Working out with others also decreases the chances you’ll head back to the sofa with a bag of chips or skip the gym altogether. It eliminates the boredom of exercising alone. (Boredom is continually cited as one of the most common reasons people drop fitness goals.)

Contrary to those benefits, some people still prefer to work out on their own, partly because they don’t feel comfortable doing so in group settings. Maybe it’s been awhile since they’ve been to a gym. Maybe they’re concerned they will end up embarrassed or with an injury in a group setting.

It might also be that most classes are dominated by women. Guys tend not to participate in group fitness scenarios as much as women do.

Pirkko Markula, writing in Psychology Today, said of men steering clear of group workouts: “One respondent explained that women ‘would look at me suspiciously and question the real reason I’m there. Some may even complain that I’m there or insist that men be barred altogether.’”

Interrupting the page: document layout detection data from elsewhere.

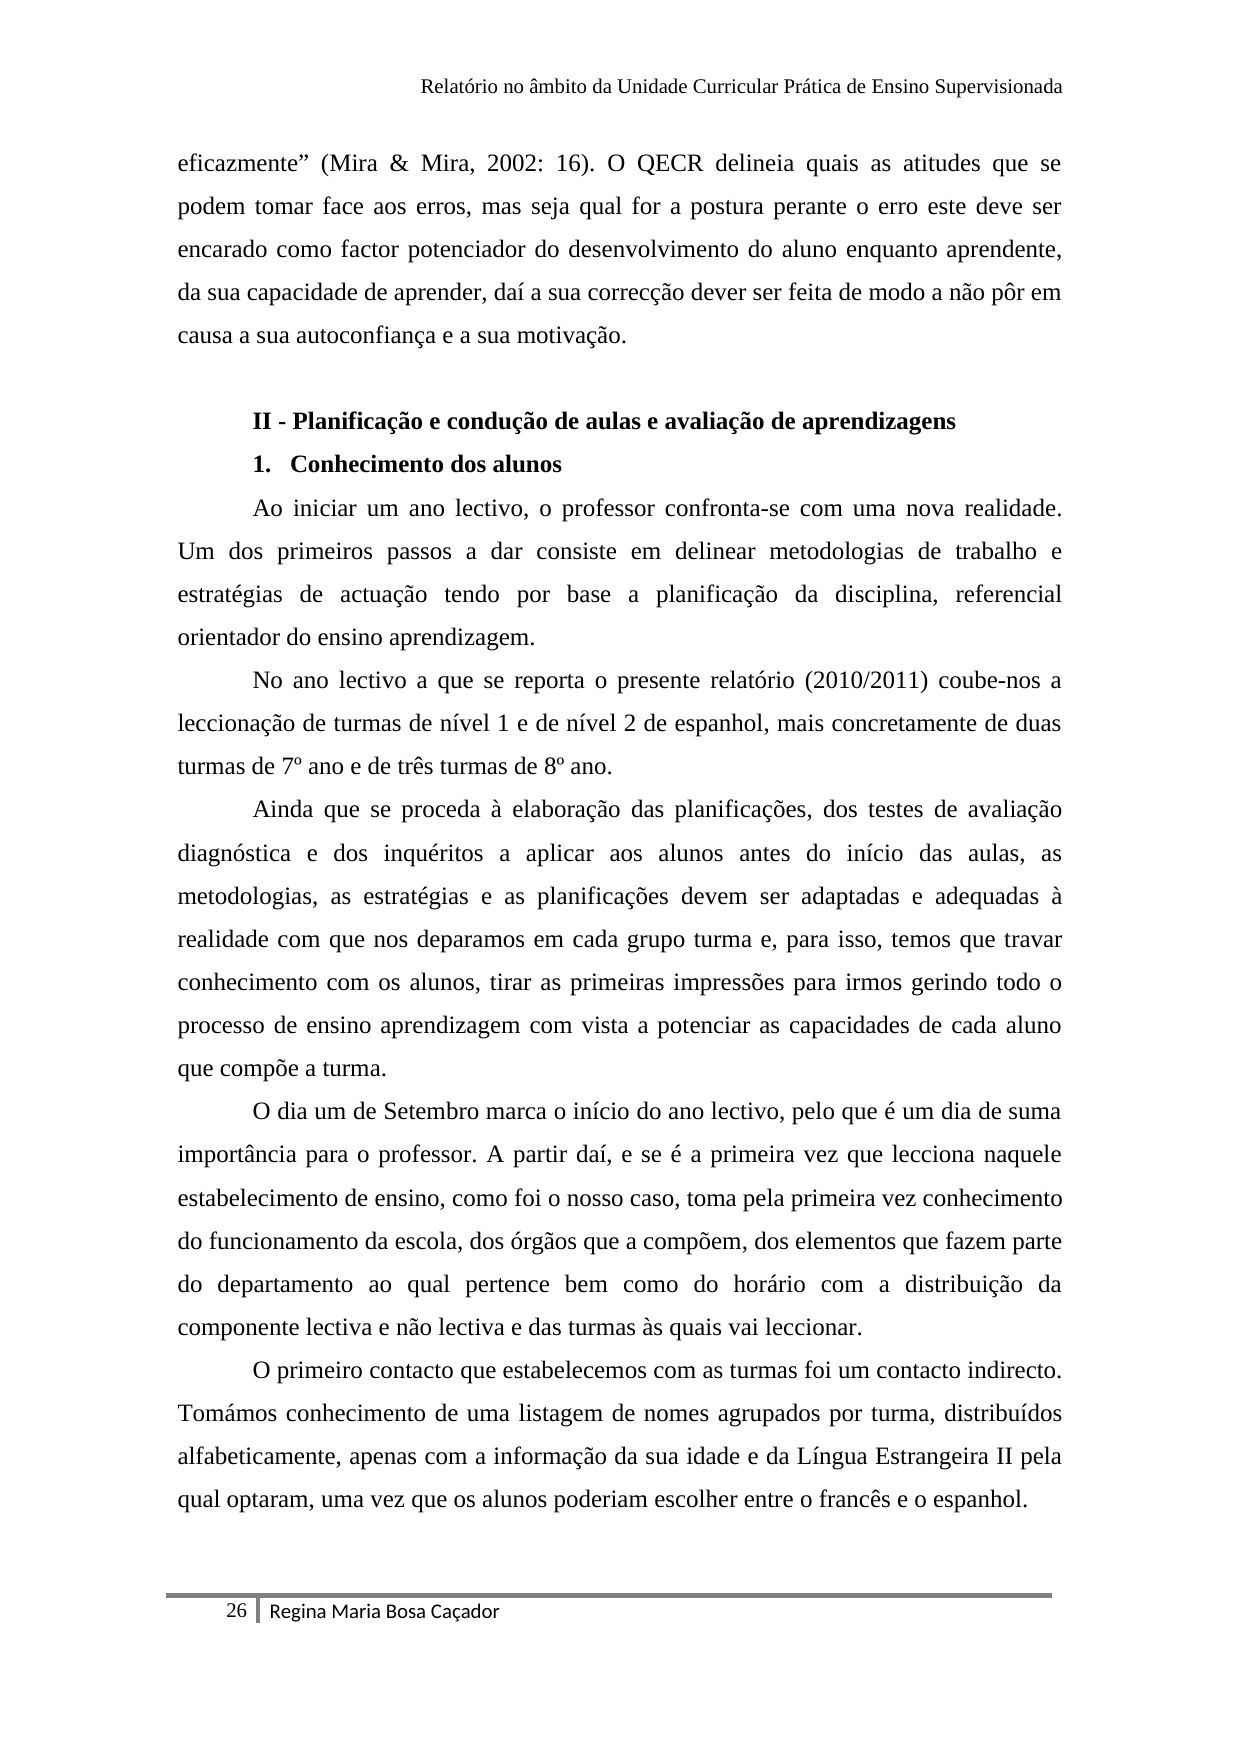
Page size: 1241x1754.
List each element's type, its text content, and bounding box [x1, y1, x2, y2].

text II - Planificação e condução de aulas e avaliação de aprendizagens [252, 406, 1063, 435]
text O dia um de Setembro marca o início do ano lectivo, pelo que é um dia de suma importância para o professor. A partir daí, e se é a primeira vez que lecciona naquele estabelecimento de ensino, como foi o nosso caso, toma pela primeira vez conhecimento do funcionamento da escola, dos órgãos que a compõem, dos elementos que fazem parte do departamento ao qual pertence bem como do horário com a distribuição da componente lectiva e não lectiva e das turmas às quais vai leccionar. [177, 1096, 1063, 1341]
text O primeiro contacto que estabelecemos com as turmas foi um contacto indirecto. Tomámos conhecimento de uma listagem de nomes agrupados por turma, distribuídos alfabeticamente, apenas com a informação da sua idade e da Língua Estrangeira II pela qual optaram, uma vez que os alunos poderiam escolher entre o francês e o espanhol. [177, 1355, 1063, 1513]
text Ainda que se proceda à elaboração das planificações, dos testes de avaliação diagnóstica e dos inquéritos a aplicar aos alunos antes do início das aulas, as metodologias, as estratégias e as planificações devem ser adaptadas e adequadas à realidade com que nos deparamos em cada grupo turma e, para isso, temos que travar conhecimento com os alunos, tirar as primeiras impressões para irmos gerindo todo o processo de ensino aprendizagem com vista a potenciar as capacidades de cada aluno que compõe a turma. [177, 794, 1063, 1082]
text Ao iniciar um ano lectivo, o professor confronta-se com uma nova realidade. Um dos primeiros passos a dar consiste em delinear metodologias de trabalho e estratégias de actuação tendo por base a planificação da disciplina, referencial orientador do ensino aprendizagem. [177, 493, 1063, 651]
text No ano lectivo a que se reporta o presente relatório (2010/2011) coube-nos a leccionação de turmas de nível 1 e de nível 2 de espanhol, mais concretamente de duas turmas de 7º ano e de três turmas de 8º ano. [177, 665, 1063, 780]
list Conhecimento dos alunos [252, 449, 1063, 478]
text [177, 148, 1063, 349]
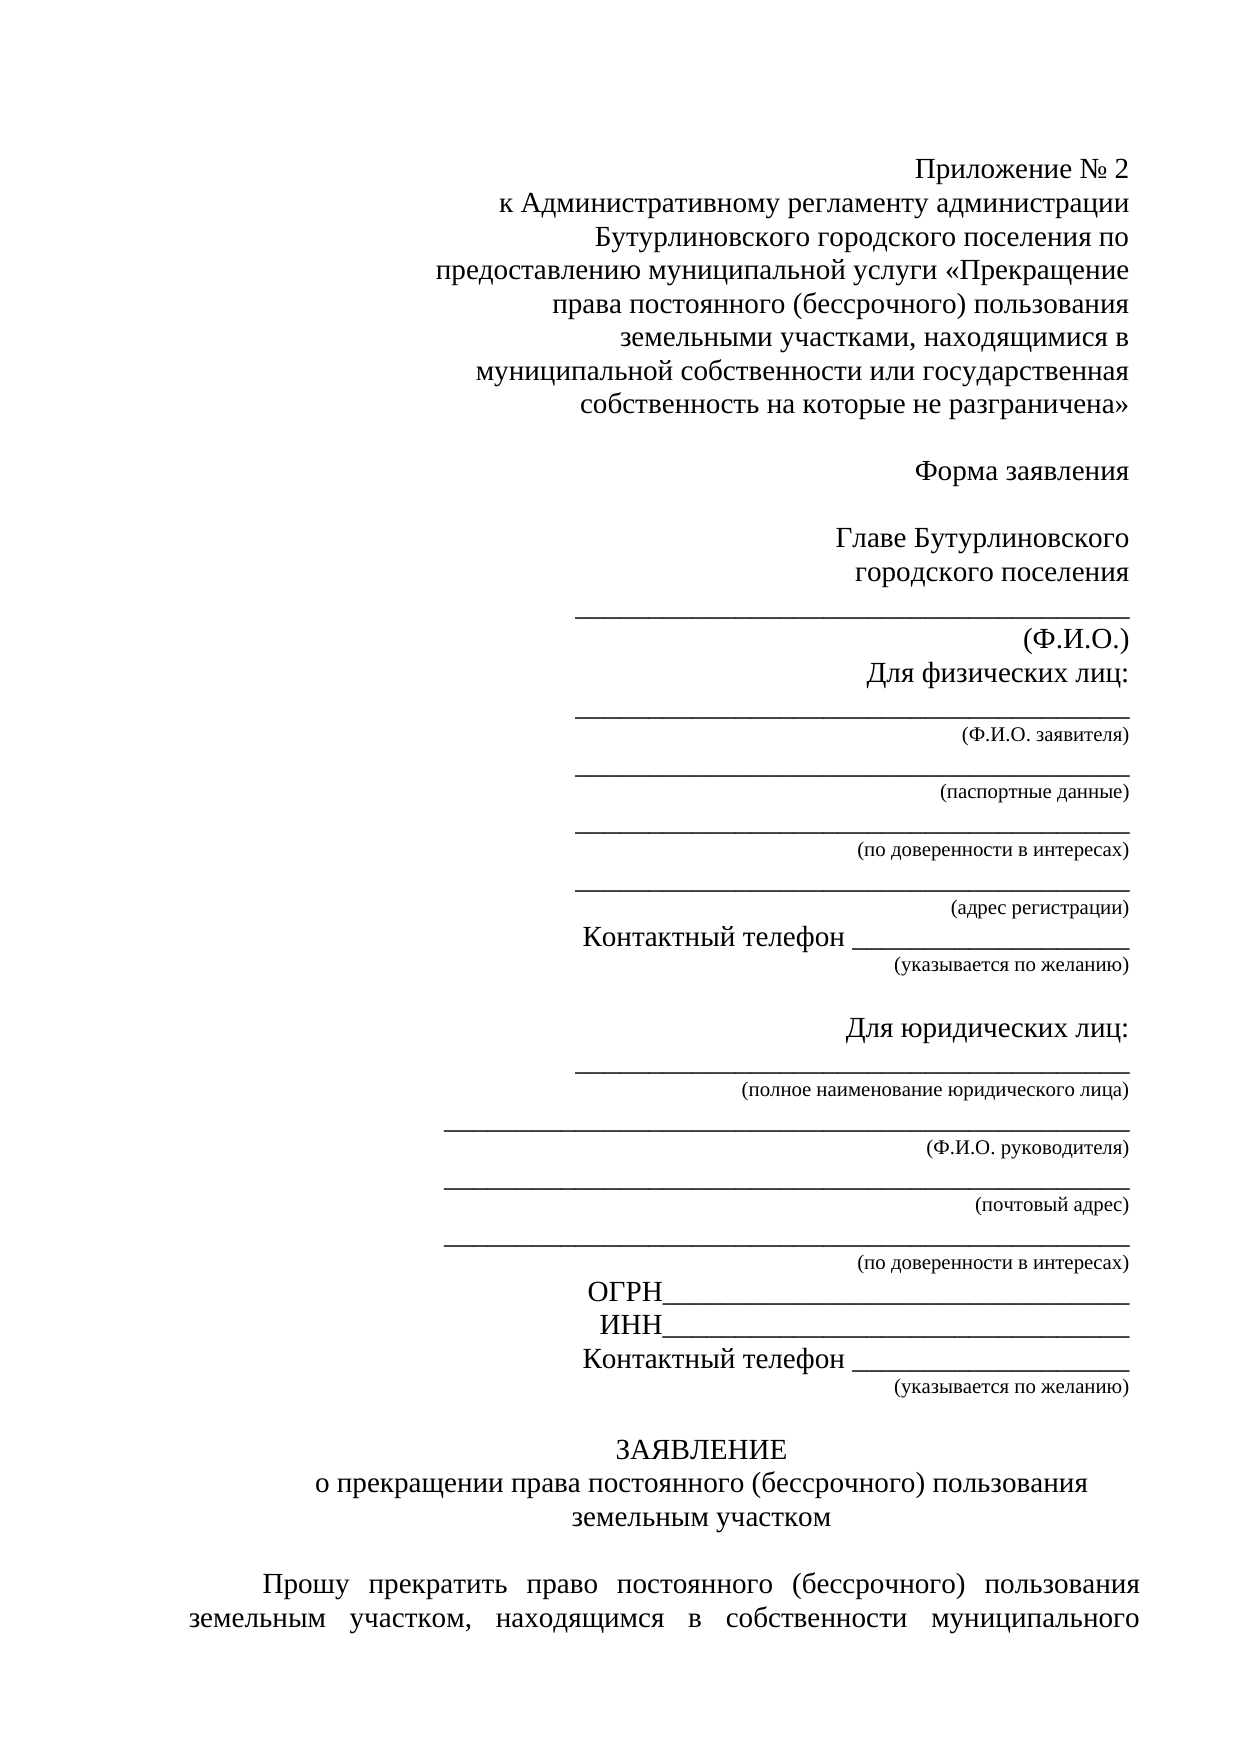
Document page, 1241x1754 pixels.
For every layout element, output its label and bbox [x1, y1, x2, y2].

table_header [177, 118, 1152, 1633]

She added this qualifier after another conversation with two guys on the topic: “Although both engaged in solitary exercise (such as Nordic skiing, cycling), they could not stop talking about the importance of attending their respective exercise classes. One explained how his class, led by a male physiotherapist, counterbalanced the physical stresses of his work, particularly the stretches the professional exercise leader was able to devise for the class. When I asked why he did not simply stretch on his own, this man explained that it was also important to be able to socialize with other men after the exercise class, an opportunity that was not readily present in everyday life when balancing between work and family.”